All exercise uses a mix of both energy sources. It’s just the ratio of fats used is higher at LOWER intensity and carbs are used at the HIGHER intensity workouts. More calories are used during vigorous exercise and the harder you work, the more calories you use, the more fat you burn!  Your body will use body fat no matter what, but the longer, harder and more consistently you train, the more fat you will lose. Balance is the key; if you need to lose body fat, increase your level of exercise appropriate for your fitness level and reduce your food intake, especially processed carbohydrates and saturated fats!

Protein!  There is no doubt that protein ingestion helps athletes recover from exercise, but questions remain regarding the optimal amount, type and timing of protein needed in order to optimize training-induced adaptations in skeletal muscle.

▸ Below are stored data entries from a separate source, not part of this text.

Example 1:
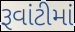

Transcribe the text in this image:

રૂવાંટીમાં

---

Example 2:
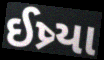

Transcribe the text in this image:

ઈષ્ર્યા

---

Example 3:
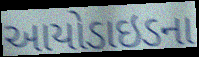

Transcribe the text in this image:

આયોડાઇડના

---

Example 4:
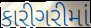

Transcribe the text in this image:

કારીગરીમાં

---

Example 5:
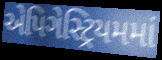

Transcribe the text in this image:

એપિગેસ્ટ્રિયમમાં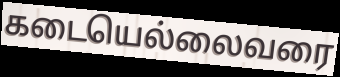
கடையெல்லைவரை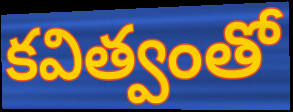
కవిత్వంతో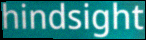
hindsight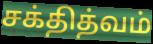
சக்தித்வம்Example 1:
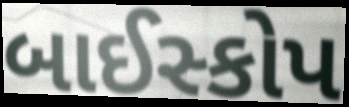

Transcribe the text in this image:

બાઈસ્કોપ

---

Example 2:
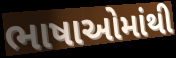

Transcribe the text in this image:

ભાષાઓમાંથી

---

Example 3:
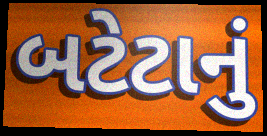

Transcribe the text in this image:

બટેટાનું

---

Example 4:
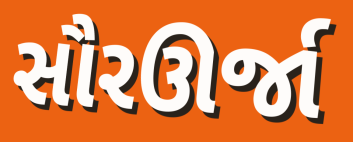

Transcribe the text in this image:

સૌરઊર્જા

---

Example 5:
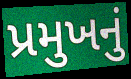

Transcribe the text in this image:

પ્રમુખનું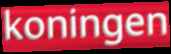
koningen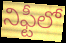
నిఫ్టీలోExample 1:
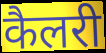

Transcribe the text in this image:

कैलरी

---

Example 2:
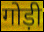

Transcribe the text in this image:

गोड़ी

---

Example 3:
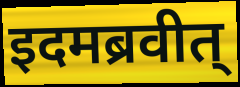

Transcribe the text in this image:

इदमब्रवीत्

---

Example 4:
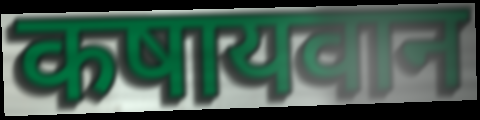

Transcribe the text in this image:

कषायवान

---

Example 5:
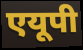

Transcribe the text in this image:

एयूपी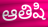
ఆతిషి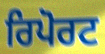
ਰਿਪੋਰਟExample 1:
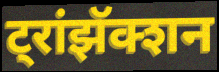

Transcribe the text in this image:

ट्रांझॅक्शन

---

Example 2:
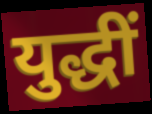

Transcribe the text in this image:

युद्धीं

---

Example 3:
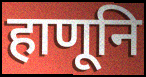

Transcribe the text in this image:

हाणूनि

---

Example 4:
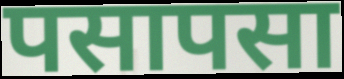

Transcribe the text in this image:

पसापसा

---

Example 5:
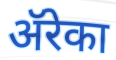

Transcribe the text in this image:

ॲरेका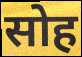
सोह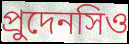
প্রুদেনসিও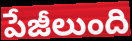
పేజీలుంది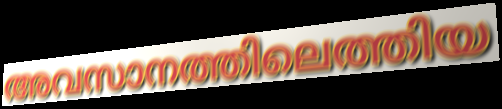
അവസാനത്തിലെത്തിയ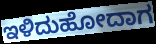
ಇಳಿದುಹೋದಾಗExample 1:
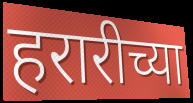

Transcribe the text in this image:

हरारीच्या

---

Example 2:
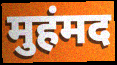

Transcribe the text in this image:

मुहंमद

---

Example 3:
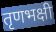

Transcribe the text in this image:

तृणभक्षी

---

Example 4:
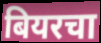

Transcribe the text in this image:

बियरचा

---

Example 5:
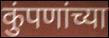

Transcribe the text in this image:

कुंपणांच्या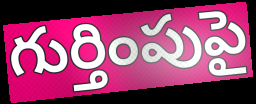
గుర్తింపుపై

The current dietary reference intake (DRI) for protein for persons over 18 years of age, regardless of physical activity status, is 0.8 g per kilogram of body weight per day (i.e., 80 g of protein for a 220-pound person). However, many sports nutrition experts have concluded that protein requirements are higher for athletes.  (American College of Sports Medicine, American Dietetic Association, and Dietitians of Canada (2000). Joint Position Statement: Nutrition and athletic performance. Med. Sci. Sports Exerc. 32:2130-2145).

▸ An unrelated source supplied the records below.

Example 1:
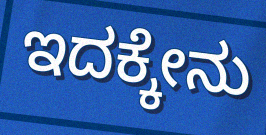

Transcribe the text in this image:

ಇದಕ್ಕೇನು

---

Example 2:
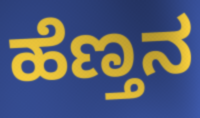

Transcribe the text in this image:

ಹೆಣ್ತನ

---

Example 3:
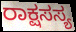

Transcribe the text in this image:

ರಾಕ್ಷಸಸ್ಯ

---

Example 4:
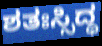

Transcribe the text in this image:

ಶತಃಸ್ಸಿದ್ಧ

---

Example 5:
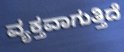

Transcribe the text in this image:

ವ್ಯಕ್ತವಾಗುತ್ತಿದೆ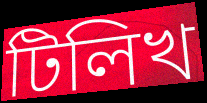
টিলিখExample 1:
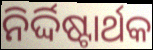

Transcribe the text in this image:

ନିର୍ଦ୍ଦିଷ୍ଟାର୍ଥକ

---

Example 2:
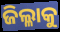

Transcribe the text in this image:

ଜିଲ୍ଳାକୁ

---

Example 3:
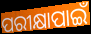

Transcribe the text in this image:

ପରୀକ୍ଷାପାଇଁ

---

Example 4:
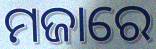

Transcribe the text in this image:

ମଜାରେ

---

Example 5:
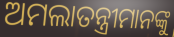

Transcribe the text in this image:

ଅମଲାତନ୍ତ୍ରୀମାନଙ୍କୁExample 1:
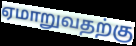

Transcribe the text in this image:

ஏமாறுவதற்கு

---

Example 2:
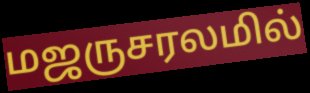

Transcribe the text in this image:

மஜருசரலமில்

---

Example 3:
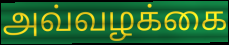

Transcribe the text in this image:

அவ்வழக்கை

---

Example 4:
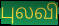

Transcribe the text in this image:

புலவி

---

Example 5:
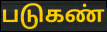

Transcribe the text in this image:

படுகண்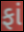
ફાંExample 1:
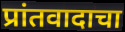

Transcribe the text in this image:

प्रांतवादाचा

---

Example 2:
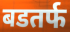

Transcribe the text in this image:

बडतर्फ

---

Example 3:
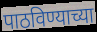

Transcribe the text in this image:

पाठविण्याच्या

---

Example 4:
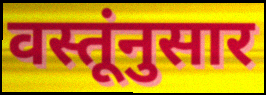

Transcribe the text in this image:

वस्तूंनुसार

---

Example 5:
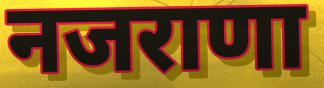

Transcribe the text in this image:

नजराणा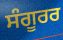
ਸੰਗੂਰਰ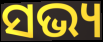
ସଭ୍ୟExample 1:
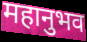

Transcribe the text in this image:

महानुभव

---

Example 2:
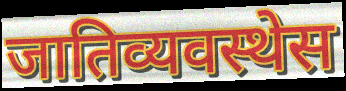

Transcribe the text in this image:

जातिव्यवस्थेस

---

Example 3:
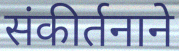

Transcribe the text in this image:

संकीर्तनाने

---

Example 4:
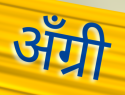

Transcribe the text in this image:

अँग्री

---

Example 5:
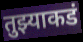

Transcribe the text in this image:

तुझ्याकडं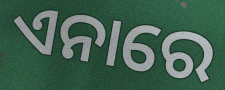
ଏନାରେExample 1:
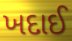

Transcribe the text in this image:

ખદાઈ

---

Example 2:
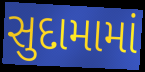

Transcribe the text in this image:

સુદામામાં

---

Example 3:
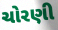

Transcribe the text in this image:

ચોરણી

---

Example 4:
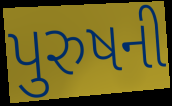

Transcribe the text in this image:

પુરુષની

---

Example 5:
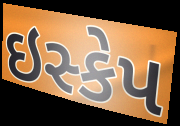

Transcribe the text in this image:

ઇસ્કેપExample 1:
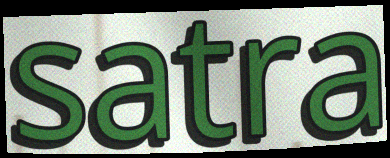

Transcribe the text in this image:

satra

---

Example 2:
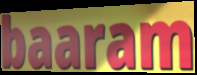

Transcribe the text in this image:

baaram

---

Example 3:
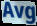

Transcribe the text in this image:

Avg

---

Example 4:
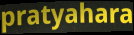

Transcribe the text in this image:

pratyahara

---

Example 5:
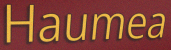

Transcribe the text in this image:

Haumea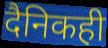
दैनिकही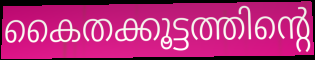
കൈതക്കൂട്ടത്തിന്റെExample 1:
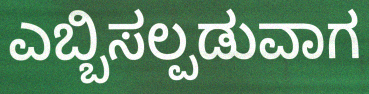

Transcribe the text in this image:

ಎಬ್ಬಿಸಲ್ಪಡುವಾಗ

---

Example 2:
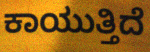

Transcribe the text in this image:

ಕಾಯುತ್ತಿದೆ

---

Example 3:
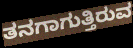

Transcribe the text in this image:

ತನಗಾಗುತ್ತಿರುವ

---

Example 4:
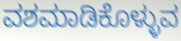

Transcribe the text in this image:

ವಶಮಾಡಿಕೊಳ್ಳುವ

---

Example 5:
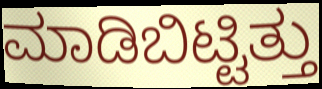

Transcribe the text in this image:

ಮಾಡಿಬಿಟ್ಟಿತ್ತು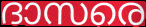
ദാസരെ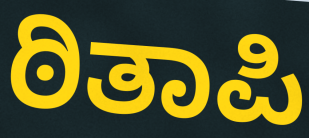
ಠಿತಾಪಿ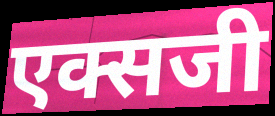
एक्सजी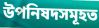
উপনিষদসমূহত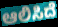
ಆಲಿಸಿದೆ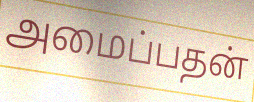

The additional protein is needed in order to promote muscle adaptation during recovery from exercise in several ways: repair of exercise induced damage to muscle fibers, promotes training induced adaptation of those muscle fibers, (where new proteins are involved in energy production and force generation), and replenishes depleted energy stores. Protein recommendations for endurance athletes will be higher than for resistance trained athletes. Athletes require 10 to 15 percent of their daily energy intake from protein. Athletes can meet their protein requirements through diet alone if their diet is rich in protein-containing foods. You should choose high quality protein foods  (e.g., meat, fish, eggs) and beverages (e.g., milk) that contain ample amounts of high-quality proteins.

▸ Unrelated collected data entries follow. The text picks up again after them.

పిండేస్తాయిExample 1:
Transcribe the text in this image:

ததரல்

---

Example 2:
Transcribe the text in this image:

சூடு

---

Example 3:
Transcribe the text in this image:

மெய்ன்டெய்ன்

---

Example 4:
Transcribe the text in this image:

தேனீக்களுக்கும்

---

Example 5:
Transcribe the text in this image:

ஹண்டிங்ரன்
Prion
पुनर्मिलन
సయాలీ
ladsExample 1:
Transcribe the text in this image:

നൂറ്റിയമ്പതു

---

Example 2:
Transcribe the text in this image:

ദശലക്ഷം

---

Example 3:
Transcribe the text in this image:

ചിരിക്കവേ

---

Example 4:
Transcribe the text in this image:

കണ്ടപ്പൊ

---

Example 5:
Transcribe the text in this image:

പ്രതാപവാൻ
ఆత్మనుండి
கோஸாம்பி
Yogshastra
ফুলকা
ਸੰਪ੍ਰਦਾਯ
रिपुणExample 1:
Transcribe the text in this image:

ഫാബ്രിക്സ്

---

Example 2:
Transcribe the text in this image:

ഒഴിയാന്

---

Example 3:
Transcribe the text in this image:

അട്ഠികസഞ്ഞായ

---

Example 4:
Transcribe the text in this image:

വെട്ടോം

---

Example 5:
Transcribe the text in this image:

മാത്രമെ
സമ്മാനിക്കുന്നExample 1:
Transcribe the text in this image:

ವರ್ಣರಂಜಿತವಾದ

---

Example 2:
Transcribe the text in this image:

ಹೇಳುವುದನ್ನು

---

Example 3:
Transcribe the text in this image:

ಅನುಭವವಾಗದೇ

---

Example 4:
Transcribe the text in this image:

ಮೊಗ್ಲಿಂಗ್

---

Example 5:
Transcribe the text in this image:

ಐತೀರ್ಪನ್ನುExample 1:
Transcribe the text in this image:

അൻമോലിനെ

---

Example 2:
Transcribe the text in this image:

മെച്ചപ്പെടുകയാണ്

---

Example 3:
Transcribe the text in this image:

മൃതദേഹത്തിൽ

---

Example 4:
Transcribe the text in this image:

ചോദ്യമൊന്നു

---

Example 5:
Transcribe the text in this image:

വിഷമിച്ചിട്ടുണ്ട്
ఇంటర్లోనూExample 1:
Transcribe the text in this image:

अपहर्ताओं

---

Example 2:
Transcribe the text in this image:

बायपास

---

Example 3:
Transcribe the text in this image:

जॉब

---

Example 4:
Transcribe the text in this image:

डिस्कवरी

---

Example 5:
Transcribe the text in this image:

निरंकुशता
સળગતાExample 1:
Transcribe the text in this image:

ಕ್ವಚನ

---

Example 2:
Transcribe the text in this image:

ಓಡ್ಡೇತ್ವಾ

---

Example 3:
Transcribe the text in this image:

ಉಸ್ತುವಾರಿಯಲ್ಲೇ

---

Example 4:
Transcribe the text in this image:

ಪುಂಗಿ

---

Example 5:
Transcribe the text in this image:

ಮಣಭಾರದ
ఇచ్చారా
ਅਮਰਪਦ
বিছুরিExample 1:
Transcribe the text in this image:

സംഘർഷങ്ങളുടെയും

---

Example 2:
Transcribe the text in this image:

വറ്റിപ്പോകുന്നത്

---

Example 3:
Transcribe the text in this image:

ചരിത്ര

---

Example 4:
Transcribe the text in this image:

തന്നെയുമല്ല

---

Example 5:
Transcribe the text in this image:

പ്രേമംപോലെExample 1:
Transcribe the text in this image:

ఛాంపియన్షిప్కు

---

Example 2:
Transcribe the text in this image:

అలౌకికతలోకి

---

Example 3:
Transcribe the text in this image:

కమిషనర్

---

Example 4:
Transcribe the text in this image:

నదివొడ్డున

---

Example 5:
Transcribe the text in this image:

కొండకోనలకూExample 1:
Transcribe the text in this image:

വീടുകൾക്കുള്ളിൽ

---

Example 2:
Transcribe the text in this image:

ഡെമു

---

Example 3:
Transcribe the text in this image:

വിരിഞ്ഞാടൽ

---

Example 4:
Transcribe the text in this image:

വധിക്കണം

So finally  healthy eating begins with knowing what foods are right and smart to eat to fuel the beast and understanding what they really mean. More frequent eating boosts your metabolism by providing an energy source at regular intervals during the day. Skipping a meal sends the body into a preservation mode that slows down burning the excess fat stores of the body. So, eating frequent small meals (say every couple of hours) requires the body to rev up  metabolism. Proteins require the most work to break down and fats burn the least amount of energy. The body’s processes are kept at a more even keel, without spikes in blood sugar associated with hunger.